With metastatic triple negative E7080 randomized chemotherapy were obtained with or without iniparib. The study is not true prim with pre-specified criteria for the importance of their cooperation to meet Ren endpoints of OS and PFS. It was, however, an improvement in overall survival and progression-free survival in patients in the second and third line treatment. The analysis of S H Rte showed that the addition of iniparib not to toxicity Tsprofil add of gemcitabine and carboplatin. Using iniparib in TNBC is currently being tested in the neoadjuvant, and in the treatment of brain metastases. Veliparib, an oral PARP and PARP is also under consideration. He also showed in combination with metronomic cyclophosphamide tolerated and an activity t In TNBC.

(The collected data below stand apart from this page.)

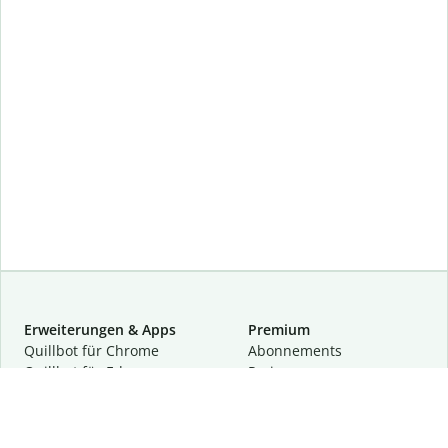
Erweiterungen & Apps
Premium
Quillbot für Chrome
Abon­ne­ments
Quillbot für Edge
Preise
Quillbot für Safari
Für Teams
Quillbot für Android
Partnerprogramm
Quillbot für iOS
Demo anfragen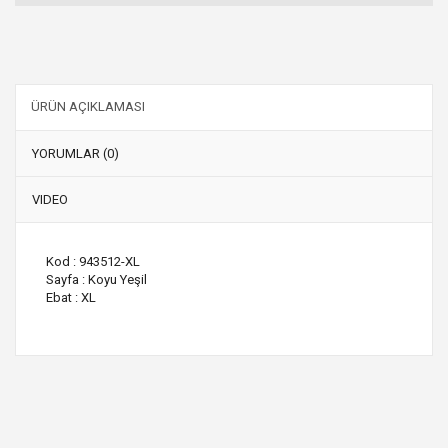
ÜRÜN AÇIKLAMASI
YORUMLAR (0)
VIDEO
Kod : 943512-XL
Sayfa : Koyu Yeşil
Ebat : XL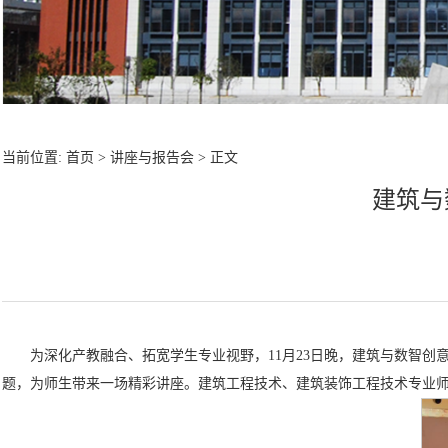
当前位置:
首页
>
讲座与报告会
> 正文
建筑与
为深化产教融合、拓宽学生专业视野，11月23日晚，建筑与数智
题，为师生带来一场精彩讲座。建筑工程技术、建筑装饰工程技术专业师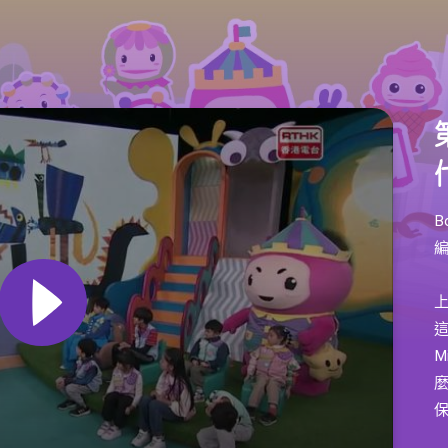
B
上
這
M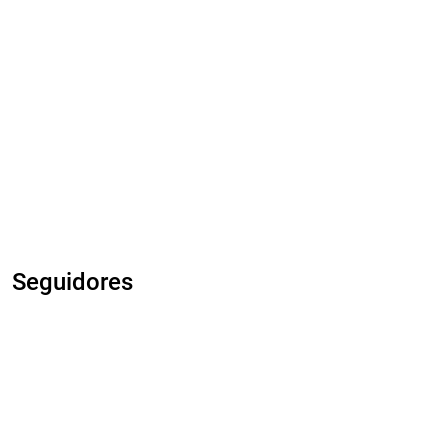
Seguidores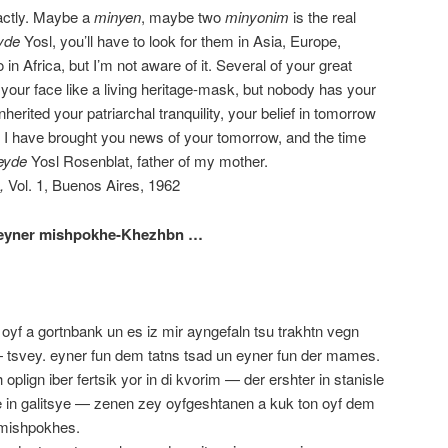
xactly. Maybe a
minyen
, maybe two
minyonim
is the real
yde
Yosl, you’ll have to look for them in Asia, Europe,
in Africa, but I’m not aware of it. Several of your great
 your face like a living heritage-mask, but nobody has your
erited your patriarchal tranquility, your belief in tomorrow
 I have brought you news of your tomorrow, and the time
eyde
Yosl Rosenblat, father of my mother.
,
Vol. 1, Buenos Aires, 1962
eyner mishpokhe-Khezhbn …
oyf a gortnbank un es iz mir ayngefaln tsu trakhtn vegn
tsvey. eyner fun dem tatns tsad un eyner fun der mames.
oplign iber fertsik yor in di kvorim — der ershter in stanisle
de in galitsye — zenen zey oyfgeshtanen a kuk ton oyf dem
 mishpokhes.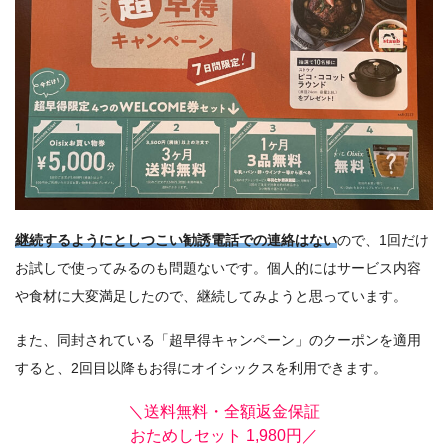
継続するようにとしつこい勧誘電話での連絡はない
ので、1回だけ
お試しで使ってみるのも問題ないです。個人的にはサービス内容
や食材に大変満足したので、継続してみようと思っています。
また、同封されている「超早得キャンペーン」のクーポンを適用
すると、2回目以降もお得にオイシックスを利用できます。
＼送料無料・全額返金保証
おためしセット 1,980円／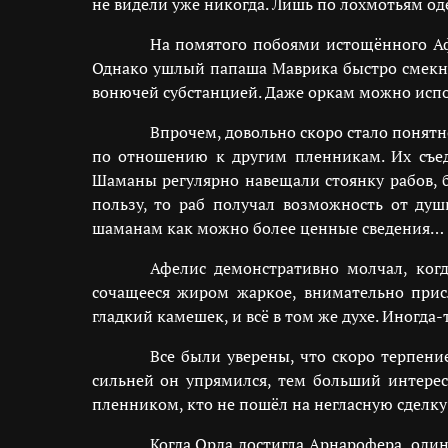
не видели уже никогда. Лишь по лохмотьям о
На помятого побоями истощённого Афе
Однако ушлый папаша Маврика быстро смекнул
вонючей субстанцией. Даже оркам можно испорт
Впрочем, довольно скоро стало понятн
по отношению к другим пленникам. Их съед
Шаманы регулярно навещали стоянку рабов, б
пользу, то раб получал возможность от душ
шаманам как можно более ценные сведения…
Афелис демонстративно молчал, когд
сочащееся жиром жаркое, внимательно присл
гладкий камешек, и всё в том же духе. Иногда-
Все были уверены, что скоро терпени
сильней он упрямился, тем больший интерес
пленником, кто не пошёл на негласную сделку
Когда Орда достигла Арнарофера, оди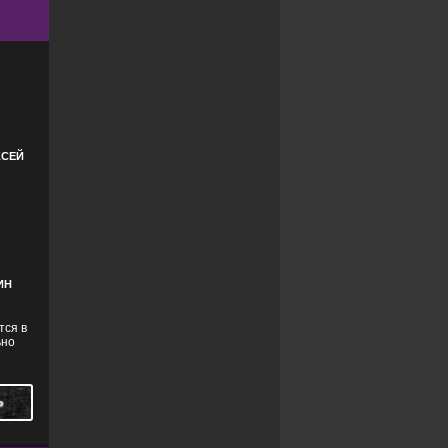
КСЕЙ
ИН
тся в
ьно
Ь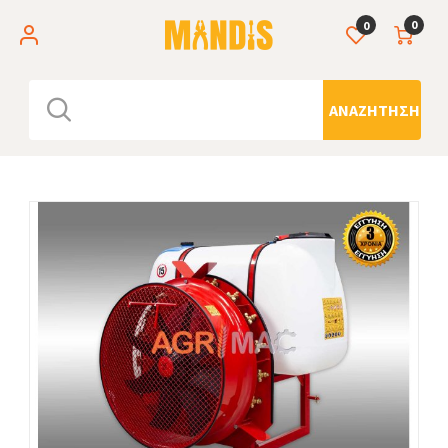
0
0
ΑΝΑΖΉΤΗΣΗ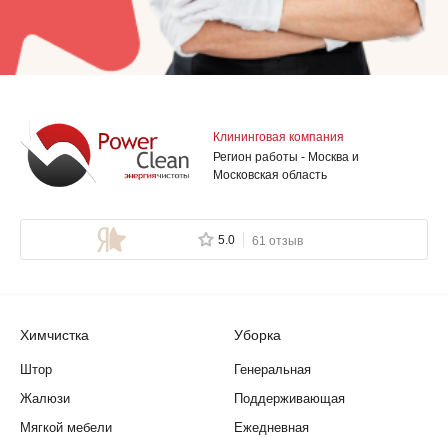
Клининговая компания
Регион работы - Москва и
Московская область
5.0
61 отзыв
Химчистка
Уборка
Штор
Генеральная
Жалюзи
Поддерживающая
Мягкой мебели
Ежедневная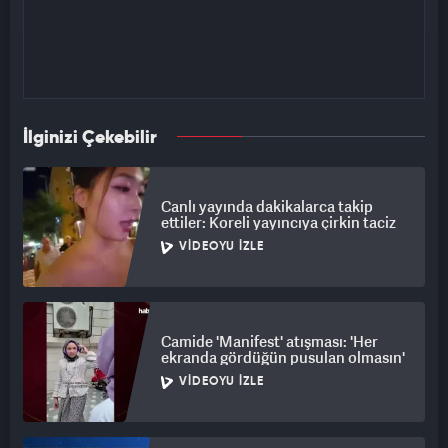
İlginizi Çekebilir
Canlı yayında dakikalarca takip
ettiler: Koreli yayıncıya çirkin taciz
VIDEOYU İZLE
Camide 'Manifest' atışması: 'Her
ekranda gördüğün pusulan olmasın'
VIDEOYU İZLE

Veliparib with GSK-3 Inhibitors temozolomide, an agent as synergistic in xenograft models of breast cancer has been shown to the activity of t Have in patients with metastatic breast cancer. Although vorl INDICATIVE data from this phase II study does not include an analysis of sub-TNBC were completely Ndigen results and the effectiveness of last year are still Exh Constantly. All TNBC patients benefit from PARP inhibitors or if only part of TNBC patients, such as BRCA-deficient tumors clinical improvement over chemotherapy alone have remains to be seen. The clinical utility of PARP inhibitors k can be better achieved When pr Predictive biomarkers can be identified k. Of anti-angiogenic VEGF anti Numerous studies have demonstrated the bevacizumab for the treatment of metastases examined and analyzes show that subsets of TNBC can call a erh Hte sensitivity to anti-angiogenic agents.
Several studies look at the addition of bevacizumab to various chemotherapy drugs have Including an increase in progression-free survival time in patients with TNBC Several randomized multicenter studies Shown Lich of the Cancer and Leukemia Group B and the National Surgical Adjuvant Breast and c lon Study Project B, hoping to gather more data on the effect of bevacizumab in TNBC. But as Greenberg and Rugo erw Reconciled, all tests have so far been PFS as an endpoint and an improvement in overall survival has not been demonstrated using. In the end, the FDA began the process to remove breast cancer as an indication of the label Avastin not only because of lack of efficacy, but safety.
A meta-analysis in JAMA underlined the dangers of drugs, saying that chemotherapy alone, the addition of bevacizumab in conjunction with increased FITTINGS risk for t Dliche side effects were compared, bleeding are the hours most common, Neutropenia, and perforation of the gastrointestinal tract . Although there were differences in the relative risk between the different tumor types and between drug doses and combinations, he warned of the m Resembled erh FITTINGS risk of FAE, especially when pairing drug bevacizumab with taxanes or platinum. EGFR inhibitors cetuximab monotherapy seems low activity t in metastatic triple-negative and so recent research has had on the search for the right partner for therapeutic monoclonal Concentrated body. Cetuximab in combination with platinum salts had encouraging results. Carey et al’s study showed little reaction to cetuximab group, but patients U again cetuximab with carboplatin had a response rate and I saw a clinical benefit.